BACOPD study
Oral beta-alanine supplementation to patients with COPD: structural, metabolic and functional adaptations
Principal Investigator: Prof. Dr. Martijn Spruit, Researcher: Jana De Brandt
Preliminary evidence suggest that patients with chronic obstructive pulmonary disease (COPD) suffer from lower-limb muscle dysfunction. This may, at least in part, be due to a combination of physical inactivity and muscle oxidative stress. Pilot data (not published) clearly show that patients with COPD have significantly lower carnosine, which is a pH buffer and antioxidant, levels in the m. vastus lateralis compared to healthy subjects. Beta-alanine supplementation has shown to increase muscle carnosine in trained and untrained healthy subjects.
This study will assess if muscle carnosine can be augmented by beta-alanine supplementation in 40 COPD patients (20 patients receive beta-alanine, 20 patients receive placebo). 20 healthy elderly controls will also be assessed to compare baseline muscle carnosine levels. The aims of this study are to:
- Investigate baseline muscle carnosine levels to confirm the pilot data in a larger sample of patients with COPD compared with healthy elderly subjects (primary outcome).

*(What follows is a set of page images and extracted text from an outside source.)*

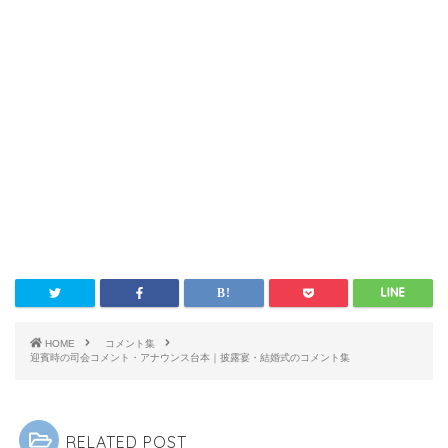
HOME
コメント集
迎賓時の司会コメント・アナウンス台本｜披露宴・結婚式のコメント集
RELATED POST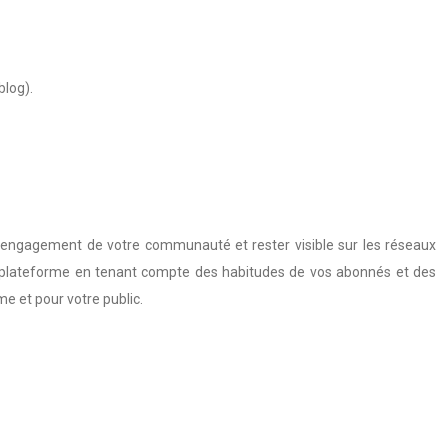
blog).
r l’engagement de votre communauté et rester visible sur les réseaux
e plateforme en tenant compte des habitudes de vos abonnés et des
me et pour votre public.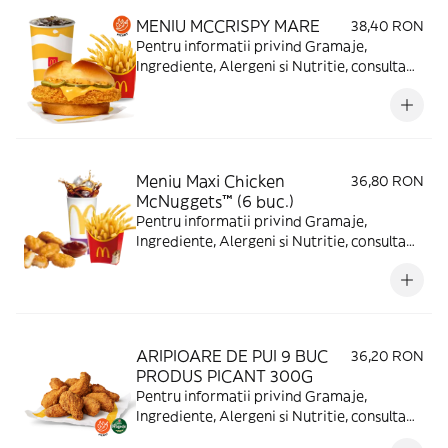
MENIU MCCRISPY MARE
38,40 RON
Pentru informatii privind Gramaje,
Ingrediente, Alergeni si Nutritie, consulta
https://www.mcdonalds.ro/alergeni
Meniu Maxi Chicken
36,80 RON
McNuggets™ (6 buc.)
Pentru informatii privind Gramaje,
Ingrediente, Alergeni si Nutritie, consulta
https://www.mcdonalds.ro/alergeni
ARIPIOARE DE PUI 9 BUC
36,20 RON
PRODUS PICANT 300G
Pentru informatii privind Gramaje,
Ingrediente, Alergeni si Nutritie, consulta
https://www.mcdonalds.ro/alergeni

- Investigate if beta-alanine supplemenation augments muscle carnosine in COPD patients and whether it has an influence on exercise capacity, lower-limb muscle function and quality of life (primary outcome).
- To investigate baseline and postsupplementation structural and metabolic muscle characteristics and markers of oxidative stress and inflammation in COPD patients and its association with muscle carnosine levels (secondary outcome).